Opponents say they will take their fight to the state Supreme Court.
©Associated Press
October 10, 2002
TALLAHASSEE -- An appeals court on Wednesday reversed a trial judge who had ruled unconstitutional a 1999 law shielding businesses from some lawsuits and limiting awards in court cases.
The 1st District Court of Appeal said Circuit Judge Nikki Clark erred when she let opponents proceed with a lawsuit challenging the law. In February 2001, Clark agreed with opponents that the law violated the state Constitution by covering more than a single subject.
The state and business groups appealed to the district court, which agreed with them in a 2-1 decision.

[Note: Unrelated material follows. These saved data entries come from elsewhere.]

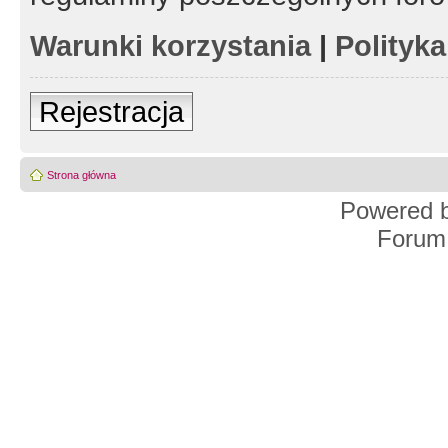
Warunki korzystania
|
Polityk
Rejestracja
Strona główna
Powered 
Forum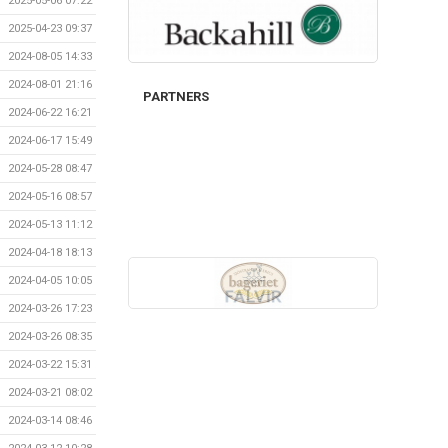
2025-05-06 07:22
2025-04-23 09:37
2024-08-05 14:33
2024-08-01 21:16
PARTNERS
2024-06-22 16:21
2024-06-17 15:49
2024-05-28 08:47
2024-05-16 08:57
2024-05-13 11:12
2024-04-18 18:13
2024-04-05 10:05
2024-03-26 17:23
2024-03-26 08:35
2024-03-22 15:31
2024-03-21 08:02
2024-03-14 08:46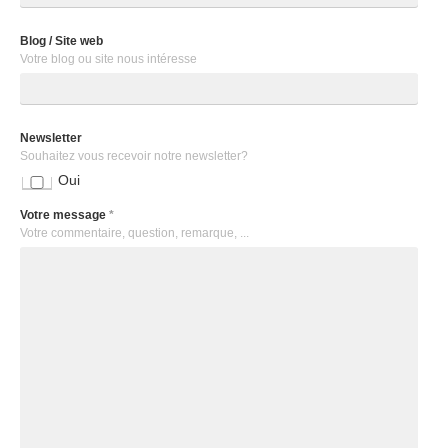
Blog / Site web
Votre blog ou site nous intéresse
Newsletter
Souhaitez vous recevoir notre newsletter?
Oui
Votre message
*
Votre commentaire, question, remarque, ...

Businesses hailed passage of the law in 1999 as a major victory in their fight against liability lawsuits. It puts a 12-year deadline on lawsuits against most products, except that the deadline is 20 years for lawsuits against airplane manufacturers over design flaws.

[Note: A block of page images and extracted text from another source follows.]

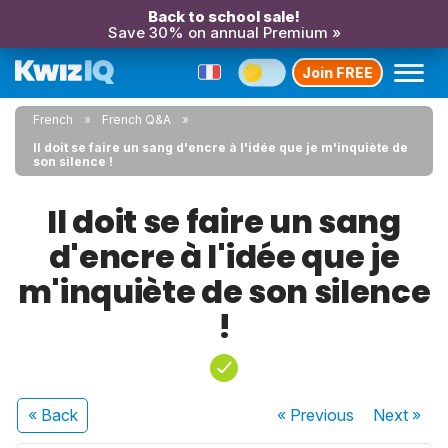
Back to school sale!
Save 30% on annual Premium »
Join FREE
French
French Q&A
Il doit se faire un sang d'encre à l'idée que je m'inquiète de
son silence !
Il doit se faire un sang
d'encre à l'idée que je
m'inquiète de son silence
!
« Back
« Previous
Next
»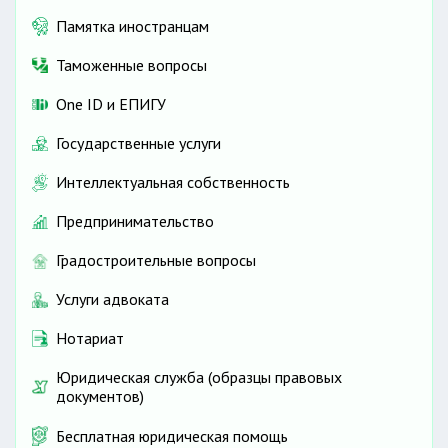
Памятка иностранцам
Таможенные вопросы
One ID и ЕПИГУ
Государственные услуги
Интеллектуальная собственность
Предпринимательство
Градостроительные вопросы
Услуги адвоката
Нотариат
Юридическая служба (образцы правовых
документов)
Бесплатная юридическая помощь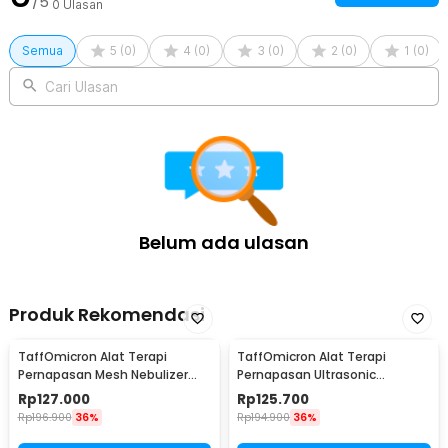
/5
0
Ulasan
Semua
5
(
0
)
4
(
0
)
3
(
0
)
2
(
0
)
1
(
0
)
Cari Ulasan
Belum ada ulasan
Produk Rekomendasi
TaffOmicron Alat Terapi
TaffOmicron Alat Terapi
Pernapasan Mesh Nebulizer
Pernapasan Ultrasonic
Inhaler Atomizer - YM-3R9
Nebulizer Atomizer - MY-520A
Rp
127.000
Rp
125.700
Rp
196.900
36%
Rp
194.900
36%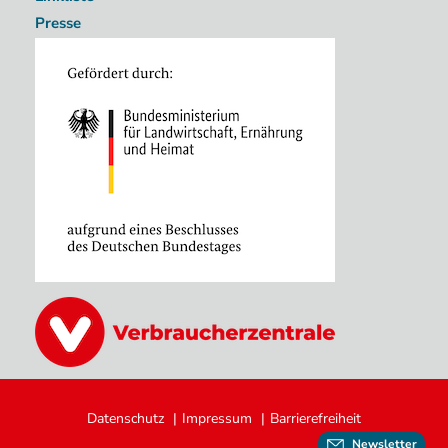
Presse
Image
Image
Fußzeile
Datenschutz
Impressum
Barrierefreiheit
Newsletter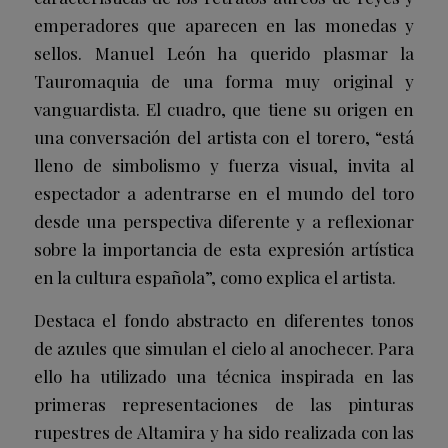
emperadores que aparecen en las monedas y
sellos. Manuel León ha querido plasmar la
Tauromaquia de una forma muy original y
vanguardista. El cuadro, que tiene su origen en
una conversación del artista con el torero, “está
lleno de simbolismo y fuerza visual, invita al
espectador a adentrarse en el mundo del toro
desde una perspectiva diferente y a reflexionar
sobre la importancia de esta expresión artística
en la cultura española”, como explica el artista.
Destaca el fondo abstracto en diferentes tonos
de azules que simulan el cielo al anochecer. Para
ello ha utilizado una técnica inspirada en las
primeras representaciones de las pinturas
rupestres de Altamira y ha sido realizada con las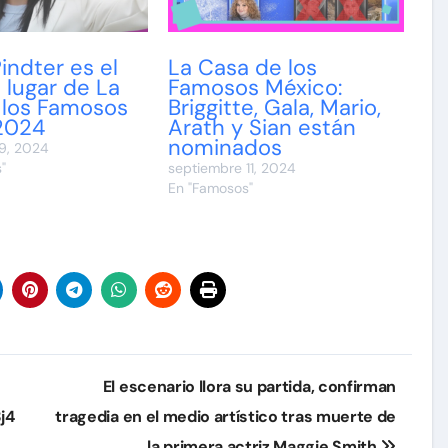
indter es el
La Casa de los
lugar de La
Famosos México:
 los Famosos
Briggitte, Gala, Mario,
2024
Arath y Sian están
nominados
9, 2024
"
septiembre 11, 2024
En "Famosos"
El escenario llora su partida, confirman
j4
tragedia en el medio artístico tras muerte de
la primera actriz Maggie Smith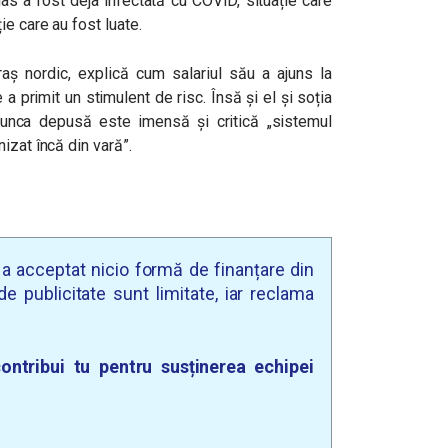
as a fost deja infectată cu COVID, situație care
e care au fost luate.
raș nordic, explică cum salariul său a ajuns la
a primit un stimulent de risc. Însă și el și soția
unca depusă este imensă și critică „sistemul
izat încă din vară”.
u a acceptat nicio formă de finanțare din
e publicitate sunt limitate, iar reclama
ontribui tu pentru susținerea echipei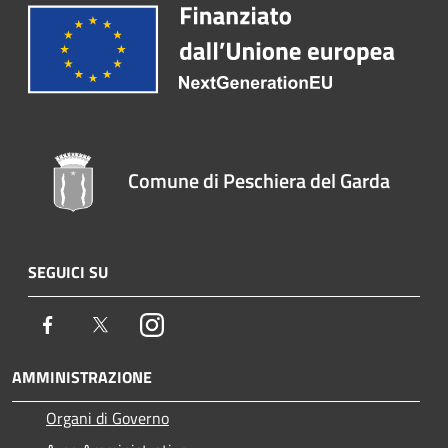
Comune di Peschiera del Garda
SEGUICI SU
Facebook
Twitter
Instagram
AMMINISTRAZIONE
Organi di Governo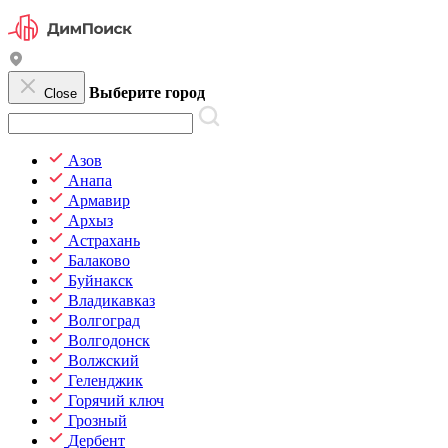
Выберите город
Close
Азов
Анапа
Армавир
Архыз
Астрахань
Балаково
Буйнакск
Владикавказ
Волгоград
Волгодонск
Волжский
Геленджик
Горячий ключ
Грозный
Дербент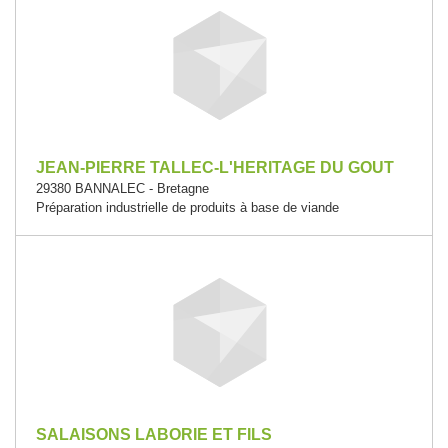
JEAN-PIERRE TALLEC-L'HERITAGE DU GOUT
29380 BANNALEC - Bretagne
Préparation industrielle de produits à base de viande
SALAISONS LABORIE ET FILS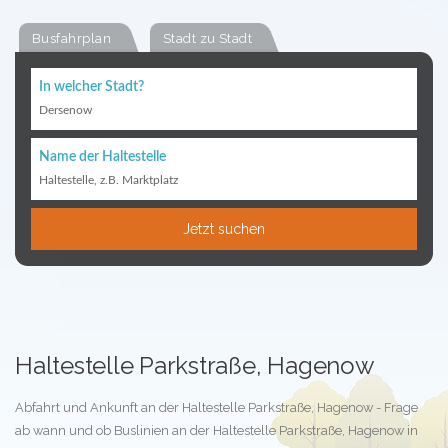
Busfahrplan
Stadt zu Stadt
In welcher Stadt?
Dersenow
Name der Haltestelle
Haltestelle, z.B. Marktplatz
Jetzt suchen
Haltestelle Parkstraße, Hagenow
Abfahrt und Ankunft an der Haltestelle Parkstraße, Hagenow - Frage
ab wann und ob Buslinien an der Haltestelle Parkstraße, Hagenow in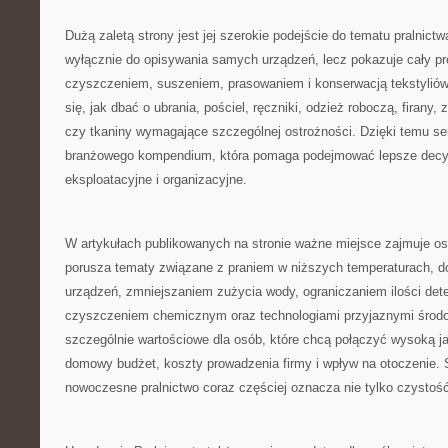
Dużą zaletą strony jest jej szerokie podejście do tematu pralnictw
wyłącznie do opisywania samych urządzeń, lecz pokazuje cały p
czyszczeniem, suszeniem, prasowaniem i konserwacją tekstyliów
się, jak dbać o ubrania, pościel, ręczniki, odzież roboczą, firany, 
czy tkaniny wymagające szczególnej ostrożności. Dzięki temu se
branżowego kompendium, która pomaga podejmować lepsze decy
eksploatacyjne i organizacyjne.
W artykułach publikowanych na stronie ważne miejsce zajmuje 
porusza tematy związane z praniem w niższych temperaturach,
urządzeń, zmniejszaniem zużycia wody, ograniczaniem ilości det
czyszczeniem chemicznym oraz technologiami przyjaznymi środow
szczególnie wartościowe dla osób, które chcą połączyć wysoką ja
domowy budżet, koszty prowadzenia firmy i wpływ na otoczenie. 
nowoczesne pralnictwo coraz częściej oznacza nie tylko czystość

Other highlights include a formula to determine when a business must pay damages in a case when it isn't entirely at fault and caps on punitive damages unless a victim can prove the wrongdoing was intentional.
Since the state appealed Clark's ruling, the effect of her decision was stayed and the law remained in effect.

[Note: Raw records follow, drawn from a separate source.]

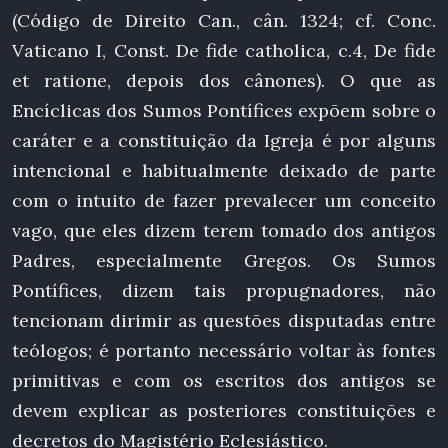
(Código de Direito Can., cân. 1324; cf. Conc.
Vaticano I, Const. De fide catholica, c.4, De fide
et ratione, depois dos cânones). O que as
Encíclicas dos Sumos Pontífices expõem sobre o
caráter e a constituição da Igreja é por alguns
intencional e habitualmente deixado de parte
com o intuito de fazer prevalecer um conceito
vago, que eles dizem terem tomado dos antigos
Padres, especialmente Gregos. Os Sumos
Pontífices, dizem tais propugnadores, não
tencionam dirimir as questões disputadas entre
teólogos; é portanto necessário voltar às fontes
primitivas e com os escritos dos antigos se
devem explicar as posteriores constituições e
decretos do Magistério Eclesiástico.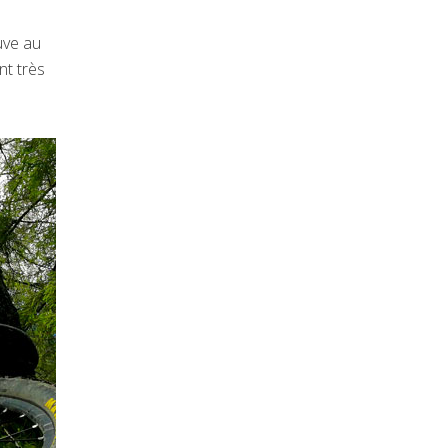
uve au
nt très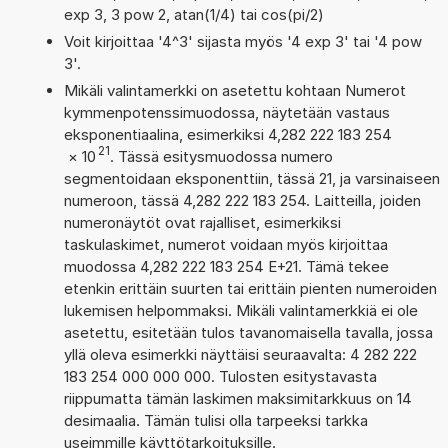
exp 3, 3 pow 2, atan(1/4) tai cos(pi/2)
Voit kirjoittaa '4^3' sijasta myös '4 exp 3' tai '4 pow
3'.
Mikäli valintamerkki on asetettu kohtaan Numerot
kymmenpotenssimuodossa, näytetään vastaus
eksponentiaalina, esimerkiksi 4,282 222 183 254
21
×
10
. Tässä esitysmuodossa numero
segmentoidaan eksponenttiin, tässä 21, ja varsinaiseen
numeroon, tässä 4,282 222 183 254. Laitteilla, joiden
numeronäytöt ovat rajalliset, esimerkiksi
taskulaskimet, numerot voidaan myös kirjoittaa
muodossa 4,282 222 183 254 E+21. Tämä tekee
etenkin erittäin suurten tai erittäin pienten numeroiden
lukemisen helpommaksi. Mikäli valintamerkkiä ei ole
asetettu, esitetään tulos tavanomaisella tavalla, jossa
yllä oleva esimerkki näyttäisi seuraavalta: 4 282 222
183 254 000 000 000. Tulosten esitystavasta
riippumatta tämän laskimen maksimitarkkuus on 14
desimaalia. Tämän tulisi olla tarpeeksi tarkka
useimmille käyttötarkoituksille.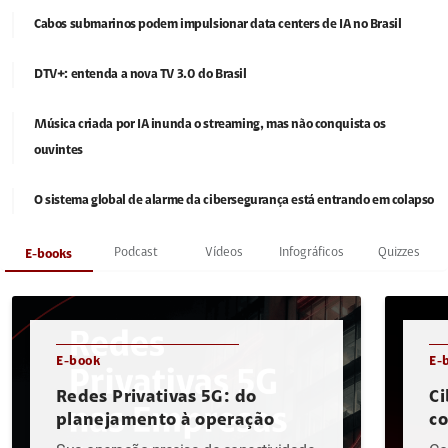
Cabos submarinos podem impulsionar data centers de IA no Brasil
DTV+: entenda a nova TV 3.0 do Brasil
Música criada por IA inunda o streaming, mas não conquista os
ouvintes
O sistema global de alarme da cibersegurança está entrando em colapso
Podcast
Vídeos
Infográficos
Quizzes
E-books
E-book
E-
Redes Privativas 5G: do
Ci
planejamento à operação
c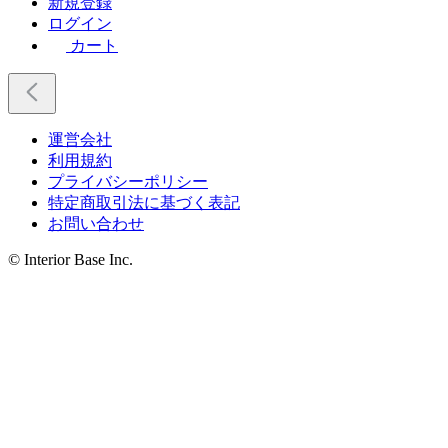
新規登録
ログイン
カート
運営会社
利用規約
プライバシーポリシー
特定商取引法に基づく表記
お問い合わせ
© Interior Base Inc.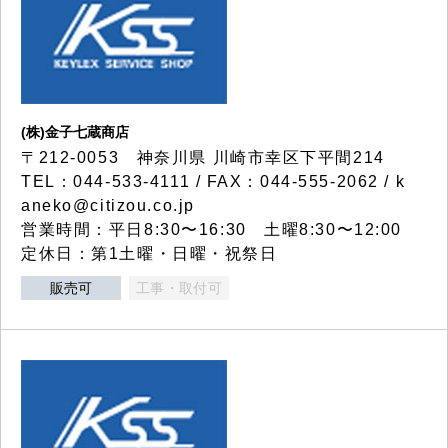
(株)金子七蔵商店
〒212-0053 神奈川県 川崎市幸区下平間214
TEL：044-533-4111 / FAX：044-555-2062 / k
aneko@citizou.co.jp
営業時間：平日8:30〜16:30 土曜8:30〜12:00
定休日：第1土曜・日曜・祝祭日
販売可
工事・取付可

The constitutionality of the law, however, has been challenged in several injury lawsuits, with about a half-dozen trial judges finding the law unconstitutional and a couple upholding the law, according to Paul Jess, a lawyer for the Academy of Florida Trial Lawyers.
The academy and 10 other groups, including the Florida Consumer Network, the Florida AFL-CIO, the Florida State Conferences of NAACP Branches and the Florida State Council of Senior Citizens, filed the lawsuit that landed in Clark's courtroom.
"We're now on to the Florida Supreme Court," Jess said.
In Wednesday's ruling, the district court wrote that the allegations in the lawsuit "are grounded on speculation and hypothesis" and plaintiffs failed to say how the law would directly hurt them.
That being so, there was no real dispute to be litigated, Judge Richard Ervin wrote for the majority. Judge William Van Nortwick agreed with Ervin. Judge Edwin Browning dissented; he would have affirmed Clark's ruling.
The court did not reach the issue of whether the law violated the constitutional requirement of dealing with a single subject. But it did ask the Florida Supreme Court to address whether the standard for allowing a lawsuit to go forward was less when the issue was a single-subject challenge.
Business leaders are prepared for a legal fight.